I’ve been trying to implement a simple zooming function using gluPickMatrix & gluPerspective. What I want is to let the user drag out a rectangle to zoom in on. I track the mouse events to obtain the coordinates for the pick matrix. There are a few things I’m not clear about…
How should the fov angle and the near & far z clipping planes be chosen for gluPerspective? I tried it with a fov of 90 & several values for the near & far planes to see its effects, but I’m not sure I understand what is happening. The proportions of the scene appear to change. This is probably due to the aspect ratio being wrong?(I use the window width/height)
As you can tell, I’m very very confused. Sorry for the trouble =0)
Oh 1 more thing, I’m doing this in X, and I’m trying to figure out how to draw a dragging rectangle as the user picks the area for zooming. I tried to track mouse motion & use glRectd in the rendering function, but it doesn’t seem to be working.
You should use glFrustum for this since you can supply a non-symmetrical frustum.
When the user draws a rectangle, you pretend it was drawn on the near plane and use those values (normalized from -1.0 to 1.0 or whatever you want) and setup a new frustum.
You don’t need gluPickMatrix, but you can adapt with that as well.
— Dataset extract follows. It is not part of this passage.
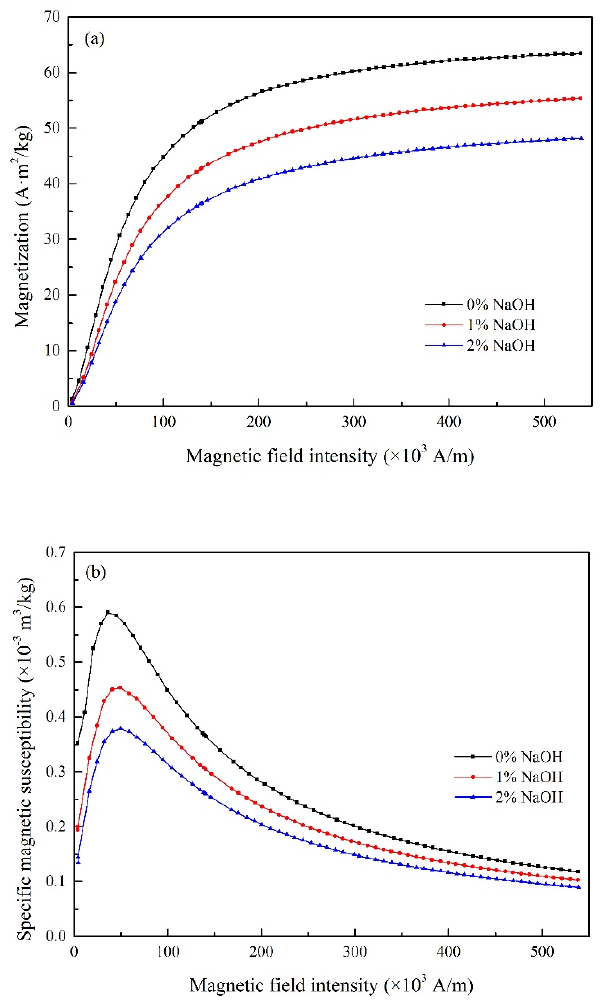
Figure 5. Magnetic intensity ( a ) and magnetic susceptibility ( b ) of reduction products with different NaOH contents at 560 °C.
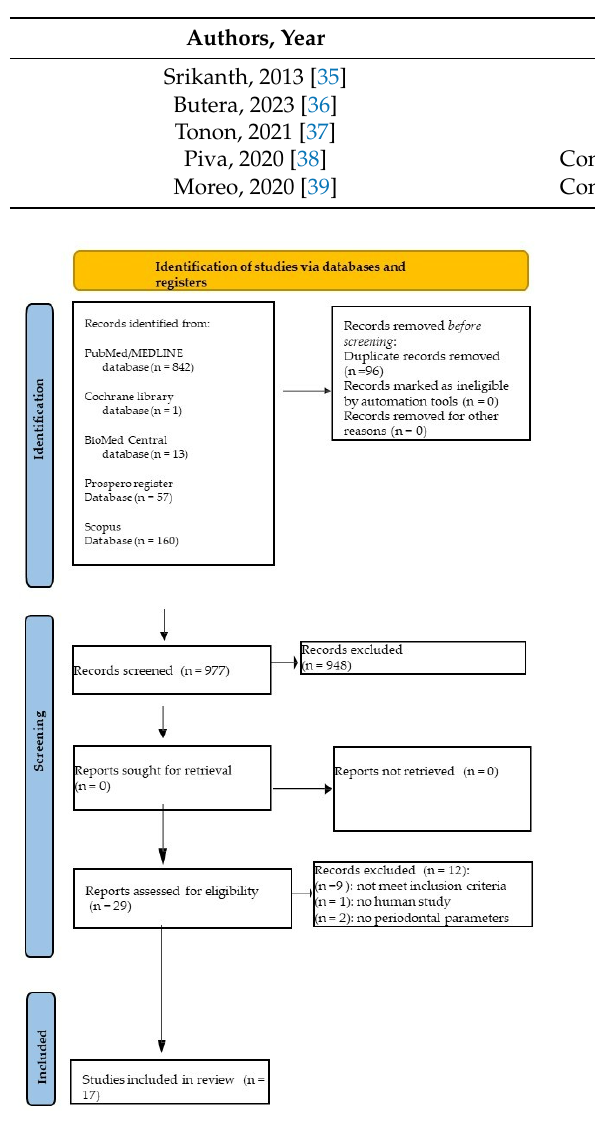
Figure 1. PRISMA flowchart of the screening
You don’t need to change the call to gluPerspective for that.
so I use glFrustum with the x,y clipping planes set to the values obtained from the dragging rectangle(after I convert the screen coords to world coords using gluUnProject)? and the near & far z clipping planes remain the same as before?
Thanks for helping…
[This message has been edited by yaba (edited 08-21-2002).]
thanks v-man, glFrustum works…just 1 more problem though, in order to have the zooming rectangle match the user-dragged rectangle precisely, it has to be drawn on the plane of the eye position right? but this means that it won’t be visible on the window cos it’s clipped?